I wrote small CUDA code to understand global memory to shared memory transfer transactions. The code is as follows:

#include <iostream>
using namespace std;

__global__ void readUChar4(uchar4* c, uchar4* o){
  extern __shared__ uchar4 gc[];
  int tid = threadIdx.x;
  gc[tid] = c[tid];
  o[tid] = gc[tid];
}

int main(){
  string a = "aaaaaaaaaaaaaaaaaaaaaaaaaaaaaaaaaaaaaaaaaaaaaaaaaaaaaaaaaaaaaaaaaaaaaaaaaaaaaaaaaaaaaaaaaaaaaaaaaaaaaaaaaaaaaaaaaaaaaaaaaaaaaaaaaaaaaaaaaaaaaaaaaaaaaaaaaaaaaaaaaaaaaaaaaaaaaaaaaaaaaaaaaaaaaaaaaaaaaaaaaaaaaaaaaaaaaaaaaaaaaaa\
aaaaaaaaaaaaaaaaaaaaaaaaaaaaaaaaaaaaaaaaaaaaaaaaaaaaaaaaaaaaaaaaaaaaaaaaaaaaaaaaaaaaaaaaaaaaaaaaaaaaaaaaaaaaaaaaaaaaaaaaaaaaaaaaaaaaaaaaaaaaaaaaaaaaaaaaaaaaaaaaaaaaaaaaaaaaaaaaaaaaaaaaaaaaaaaaaaaaaaaaaaaaaaaaaaaaaaaaaaaaaaaaaaaaaaaaaaaaa\
aaaaaaaaaaaaaaaaaaaaaaaaaaaaaaaaaaaaaaaaaaaaaaaaaaaa";
  uchar4* c;
  cudaError_t e1 = cudaMalloc((void**)&c, 128*sizeof(uchar4));
  if(e1==cudaSuccess){
    uchar4* o;
    cudaError_t e11 = cudaMalloc((void**)&o, 128*sizeof(uchar4));

    if(e11 == cudaSuccess){
      cudaError_t e2 = cudaMemcpy(c, a.c_str(), 128*sizeof(uchar4), cudaMemcpyHostToDevice);
      if(e2 == cudaSuccess){
        readUChar4<<<1,128, 128*sizeof(uchar4)>>>(c, o);
        uchar4* oFromGPU = (uchar4*)malloc(128*sizeof(uchar4));
        cudaError_t e22 = cudaMemcpy(oFromGPU, o, 128*sizeof(uchar4), cudaMemcpyDeviceToHost);
        if(e22 == cudaSuccess){
          for(int i =0; i < 128; i++){
            cout << oFromGPU[i].x << " ";
            cout << oFromGPU[i].y << " ";
            cout << oFromGPU[i].z << " ";
            cout << oFromGPU[i].w << " " << endl;

          }
        }
        else{
          cout << "Failed to copy from GPU" << endl;
        }
      }
      else{
        cout << "Failed to copy" << endl;
      }
    }
    else{
      cout << "Failed to allocate output memory" << endl;
    }
  }
  else{
    cout << "Failed to allocate memory" << endl;
  }
  return 0;
}

This code simply copies data from device memory to shared memory and back to device memory.

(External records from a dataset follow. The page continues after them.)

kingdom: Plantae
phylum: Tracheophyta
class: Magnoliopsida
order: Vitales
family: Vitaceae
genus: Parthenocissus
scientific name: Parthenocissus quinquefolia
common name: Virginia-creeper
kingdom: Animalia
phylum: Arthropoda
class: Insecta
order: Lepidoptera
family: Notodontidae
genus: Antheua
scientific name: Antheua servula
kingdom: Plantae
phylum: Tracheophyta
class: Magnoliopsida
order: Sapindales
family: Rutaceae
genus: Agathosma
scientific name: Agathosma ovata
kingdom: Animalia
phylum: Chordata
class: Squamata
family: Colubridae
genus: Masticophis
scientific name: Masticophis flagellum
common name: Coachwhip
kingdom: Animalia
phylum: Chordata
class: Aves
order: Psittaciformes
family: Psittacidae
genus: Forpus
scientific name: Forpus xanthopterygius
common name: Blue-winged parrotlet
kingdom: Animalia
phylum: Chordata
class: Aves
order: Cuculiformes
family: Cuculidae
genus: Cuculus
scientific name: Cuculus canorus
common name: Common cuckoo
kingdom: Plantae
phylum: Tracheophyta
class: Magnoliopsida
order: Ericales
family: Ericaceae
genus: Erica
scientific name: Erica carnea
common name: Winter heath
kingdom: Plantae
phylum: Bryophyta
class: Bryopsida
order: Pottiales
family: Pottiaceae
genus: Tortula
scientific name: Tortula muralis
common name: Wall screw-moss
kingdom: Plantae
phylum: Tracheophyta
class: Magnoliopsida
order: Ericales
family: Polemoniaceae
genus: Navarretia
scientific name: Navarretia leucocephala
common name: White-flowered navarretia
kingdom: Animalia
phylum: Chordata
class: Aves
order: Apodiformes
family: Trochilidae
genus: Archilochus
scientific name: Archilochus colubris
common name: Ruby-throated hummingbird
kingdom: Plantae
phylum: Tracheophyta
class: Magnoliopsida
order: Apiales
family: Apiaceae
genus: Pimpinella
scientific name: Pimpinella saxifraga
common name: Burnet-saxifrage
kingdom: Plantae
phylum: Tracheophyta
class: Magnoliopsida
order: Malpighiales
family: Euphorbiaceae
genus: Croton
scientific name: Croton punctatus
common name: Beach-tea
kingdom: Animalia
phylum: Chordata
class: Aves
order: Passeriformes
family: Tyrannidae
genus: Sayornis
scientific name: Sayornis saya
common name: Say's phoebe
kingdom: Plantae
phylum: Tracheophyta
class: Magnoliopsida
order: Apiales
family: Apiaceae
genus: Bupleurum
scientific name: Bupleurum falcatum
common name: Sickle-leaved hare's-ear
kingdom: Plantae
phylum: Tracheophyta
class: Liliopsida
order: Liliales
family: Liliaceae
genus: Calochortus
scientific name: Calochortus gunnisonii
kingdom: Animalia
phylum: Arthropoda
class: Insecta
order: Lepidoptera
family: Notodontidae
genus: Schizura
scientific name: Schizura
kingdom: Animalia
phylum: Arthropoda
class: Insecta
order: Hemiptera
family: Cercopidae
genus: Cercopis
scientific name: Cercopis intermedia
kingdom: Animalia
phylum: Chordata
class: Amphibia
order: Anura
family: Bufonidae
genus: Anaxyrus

I have the following three questions:

  1. Is the transfer from device memory to shared memory in this case guaranteed to take 4 memory transactions? I believe it depends on how cudaMalloc allocates memory; if the memory is allocated in a haphazard manner such that the data is scattered over memory, then it will take more than 4 memory transactions. However, if cudaMalloc allocates memory in 128 byte chunks or it allocates memory contiguously, then it should not take more than 4 memory transactions.
  2. Does the above logic also hold for writing data from shared memory to device memory i.e., the transfer will complete in 4 memory transactions?
  3. Can this code cause bank conflicts. I believe that this code will not cause bank conflicts if threads are assigned ids sequentially. However, if thread 32 and 64 are scheduled to run in the same warp, then this code can cause bank conflicts.

Solution

  • In the code you provided (repeated here) the compiler will completely remove the shared memory store and load since they don't do anything necessary or beneficial for the code.

     __global__ void readUChar4(uchar4* c, uchar4* o){
      extern __shared__ uchar4 gc[];
      int tid = threadIdx.x;
      gc[tid] = c[tid];
      o[tid] = gc[tid];
    }
    

    Assuming you did something with the shared memory so it was not eliminated, then:

    1. The loads and stores from and to global memory in this code would take ONE transaction per warp (assuming Fermi or later GPU), since they are only 32-bits (uchar4 = 4*8 bits) per thread (total 128 bytes per warp). cudaMalloc allocates memory contiguously.
    2. The answer from 1. applies to stores also, yes.
    3. There are no bank conflicts in this code. Threads in a warp are always contiguous, with the first thread a multiple of the warp size. So threads 32 and 64 will never be in the same warp. And since you are loading and storing a 32-bit data type, and the banks are 32 bits wide, there are no conflicts.